Sanders did not even break new tactical or technological ground with his presidential campaign. Most of his small donor money was raised using ActBlue, a Democrat-oriented online fundraising platform.
ActBlue has already been enormously successful harnessing small donor energy for politics. It boasts raising nearly $1.2 billion (and counting) since 2004. To be sure, the Sanders campaign has probably swelled the rolls of small donors who have given their credit card information to ActBlue. That might increase the small-donor base for other politicians. But I suspect the impact will be incremental not earthshattering.
A quick glance at ActBlue’s fundraising from the 2014 political cycle reveals a pattern. Though ActBlue dispersed $274.6 million that year to political candidates (and some vendors), two entities alone took in 38 percent ($105 million) of the money: the Democratic Senatorial Campaign Committee and the Democratic Congressional Campaign Committee. Not exactly your small, upstart candidate looking to revolutionize politics and political fundraising.
The individual candidate who took in the most money ($7 million) from ActBlue in 2014 was Alison Grimes, who challenged Senate Majority Leader Mitch McConnell for his Kentucky seat. Her race was, in essence, a reprise of the small donor story from the Angle-Reid race of the year before. McConnell won by about 16 points.
Small donor fundraising via ActBlue or any of the other small donor platforms is driven almost exclusively via emails or texts.
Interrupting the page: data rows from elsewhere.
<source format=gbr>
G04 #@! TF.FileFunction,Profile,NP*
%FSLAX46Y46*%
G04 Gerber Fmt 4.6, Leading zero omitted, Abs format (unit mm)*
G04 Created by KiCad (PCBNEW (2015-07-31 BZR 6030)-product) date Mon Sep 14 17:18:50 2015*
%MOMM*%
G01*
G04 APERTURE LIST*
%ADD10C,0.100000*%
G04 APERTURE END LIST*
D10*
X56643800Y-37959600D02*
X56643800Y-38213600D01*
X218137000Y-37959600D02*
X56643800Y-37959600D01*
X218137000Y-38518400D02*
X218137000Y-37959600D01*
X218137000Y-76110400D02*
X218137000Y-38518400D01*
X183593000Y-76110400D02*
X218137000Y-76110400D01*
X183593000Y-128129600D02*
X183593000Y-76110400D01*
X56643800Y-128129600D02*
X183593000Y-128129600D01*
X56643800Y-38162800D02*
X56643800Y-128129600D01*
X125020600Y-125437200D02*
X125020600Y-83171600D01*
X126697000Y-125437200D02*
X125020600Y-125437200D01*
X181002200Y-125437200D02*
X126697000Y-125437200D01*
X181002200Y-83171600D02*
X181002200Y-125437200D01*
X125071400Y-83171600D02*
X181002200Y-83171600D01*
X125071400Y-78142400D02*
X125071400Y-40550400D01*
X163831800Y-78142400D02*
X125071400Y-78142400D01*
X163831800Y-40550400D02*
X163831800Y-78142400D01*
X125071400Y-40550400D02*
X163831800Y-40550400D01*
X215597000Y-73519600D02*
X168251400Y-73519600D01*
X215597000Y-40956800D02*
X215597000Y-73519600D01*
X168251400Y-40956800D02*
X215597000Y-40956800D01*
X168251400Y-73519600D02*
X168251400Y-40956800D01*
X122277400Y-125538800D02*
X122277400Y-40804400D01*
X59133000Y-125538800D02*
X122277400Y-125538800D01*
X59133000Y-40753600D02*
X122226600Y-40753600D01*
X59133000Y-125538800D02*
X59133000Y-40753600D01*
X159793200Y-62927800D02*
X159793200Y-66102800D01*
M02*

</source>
But the response rate to these tools has dropped in the last few years. What provokes donations, according to a senior Democratic campaign manager, are high-octane messages that “attack, create visceral reactions in order to get people to give.” Anyone who has ever been on the receiving end of email solicitations knows how often they invoke the apocalypse. In 2014, I got ten emails from Democratic fundraisers with the subject line “All Hope is Lost.” “Disaster” and “Outrageous” were other favorite subject lines.
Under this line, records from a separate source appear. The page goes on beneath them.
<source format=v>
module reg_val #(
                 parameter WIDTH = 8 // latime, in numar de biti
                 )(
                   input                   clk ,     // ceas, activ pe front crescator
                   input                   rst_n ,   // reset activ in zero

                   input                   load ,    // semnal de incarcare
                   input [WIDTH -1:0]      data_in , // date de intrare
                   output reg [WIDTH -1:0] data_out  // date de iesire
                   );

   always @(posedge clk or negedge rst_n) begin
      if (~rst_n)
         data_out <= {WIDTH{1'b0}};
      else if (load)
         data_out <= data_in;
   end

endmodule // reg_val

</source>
So the question remains. For most federal political candidates who need to raise millions of dollars, are small donors a panacea? We know that on a state and local level small donors coupled with matching fund programs have had notable positive effects. And expanding it to the federal level could make the technique both a credible means of funding campaigns and potentially modulate the inflammatory aspect of email fundraising. But until that comes to pass, small-donor driven federal campaigns are still more of a wish than a promise.
METHODOLOGY NOTE
I pulled the FEC financial receipt summary data for 248 Senate general election candidates who ran in 2010, 2012, and 2014. In addition, I looked at the current data for 60 primary and general candidates for the ongoing 2016 campaign. The total number of candidates was 308.
Any candidate who raised less than $1,000,000 was eliminated because they are not viable contestants.
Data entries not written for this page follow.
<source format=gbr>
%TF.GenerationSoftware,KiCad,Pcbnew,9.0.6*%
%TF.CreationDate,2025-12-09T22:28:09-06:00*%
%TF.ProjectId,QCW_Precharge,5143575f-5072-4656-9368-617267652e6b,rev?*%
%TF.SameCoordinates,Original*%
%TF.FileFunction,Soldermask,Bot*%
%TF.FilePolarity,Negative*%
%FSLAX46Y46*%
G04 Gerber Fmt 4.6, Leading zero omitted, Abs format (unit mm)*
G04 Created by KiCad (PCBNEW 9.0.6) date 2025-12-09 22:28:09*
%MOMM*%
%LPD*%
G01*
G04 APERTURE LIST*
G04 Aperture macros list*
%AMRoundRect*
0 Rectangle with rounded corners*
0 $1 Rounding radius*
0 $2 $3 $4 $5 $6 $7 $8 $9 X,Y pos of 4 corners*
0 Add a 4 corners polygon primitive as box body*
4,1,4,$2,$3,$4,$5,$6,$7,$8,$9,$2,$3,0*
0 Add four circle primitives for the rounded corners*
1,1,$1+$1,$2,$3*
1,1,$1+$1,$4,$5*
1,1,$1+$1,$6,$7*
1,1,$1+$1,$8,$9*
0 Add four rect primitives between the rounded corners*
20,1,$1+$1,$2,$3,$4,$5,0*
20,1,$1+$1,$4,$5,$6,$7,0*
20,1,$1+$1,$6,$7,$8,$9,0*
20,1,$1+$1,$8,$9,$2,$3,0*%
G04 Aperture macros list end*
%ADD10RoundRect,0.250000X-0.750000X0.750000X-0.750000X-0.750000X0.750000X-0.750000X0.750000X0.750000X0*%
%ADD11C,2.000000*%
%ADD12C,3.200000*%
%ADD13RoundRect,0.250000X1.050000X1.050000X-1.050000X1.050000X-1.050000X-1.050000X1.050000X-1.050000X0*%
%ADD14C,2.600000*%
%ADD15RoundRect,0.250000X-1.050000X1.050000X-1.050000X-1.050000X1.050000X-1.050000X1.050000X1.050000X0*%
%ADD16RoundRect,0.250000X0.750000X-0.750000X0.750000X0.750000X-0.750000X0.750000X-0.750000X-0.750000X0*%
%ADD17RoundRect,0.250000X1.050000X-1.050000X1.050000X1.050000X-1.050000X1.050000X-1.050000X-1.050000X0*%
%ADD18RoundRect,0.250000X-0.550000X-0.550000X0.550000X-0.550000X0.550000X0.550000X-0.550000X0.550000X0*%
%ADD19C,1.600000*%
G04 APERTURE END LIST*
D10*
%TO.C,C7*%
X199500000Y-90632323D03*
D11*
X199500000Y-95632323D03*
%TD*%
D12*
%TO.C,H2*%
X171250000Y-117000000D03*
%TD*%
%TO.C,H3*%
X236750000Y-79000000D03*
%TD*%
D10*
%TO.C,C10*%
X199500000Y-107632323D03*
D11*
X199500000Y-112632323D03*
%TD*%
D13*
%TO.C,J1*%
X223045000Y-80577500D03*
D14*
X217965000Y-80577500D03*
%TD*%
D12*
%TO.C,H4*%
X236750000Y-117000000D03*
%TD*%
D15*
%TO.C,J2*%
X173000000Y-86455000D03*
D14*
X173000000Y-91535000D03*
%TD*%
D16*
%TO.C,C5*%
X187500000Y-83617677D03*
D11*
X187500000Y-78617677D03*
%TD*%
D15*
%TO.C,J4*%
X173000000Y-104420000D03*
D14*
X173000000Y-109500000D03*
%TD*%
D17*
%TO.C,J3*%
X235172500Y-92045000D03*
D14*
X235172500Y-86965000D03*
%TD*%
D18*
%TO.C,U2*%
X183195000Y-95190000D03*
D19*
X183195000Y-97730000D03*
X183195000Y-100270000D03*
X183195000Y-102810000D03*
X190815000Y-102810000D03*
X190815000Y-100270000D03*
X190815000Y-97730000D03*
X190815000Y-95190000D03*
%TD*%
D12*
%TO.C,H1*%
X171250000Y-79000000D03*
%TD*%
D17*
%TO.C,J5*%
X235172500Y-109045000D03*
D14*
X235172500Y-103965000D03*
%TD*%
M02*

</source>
That left a universe of 236 candidates. Self-funded candidates were then eliminated, which was defined as any candidate who loaned or donated more than half of the campaign’s funds. These candidates, like the low-funding candidates, could justifiably be considered another sort of campaign finance animal.
In determining what percent of the campaign funds were provided by small donors, I first defined a small donor as anyone who contributes less than $200. These donations are “unitemized individual contributions” in the FEC reports. I then determined the proportionate share of small donors to all money raised by the campaign.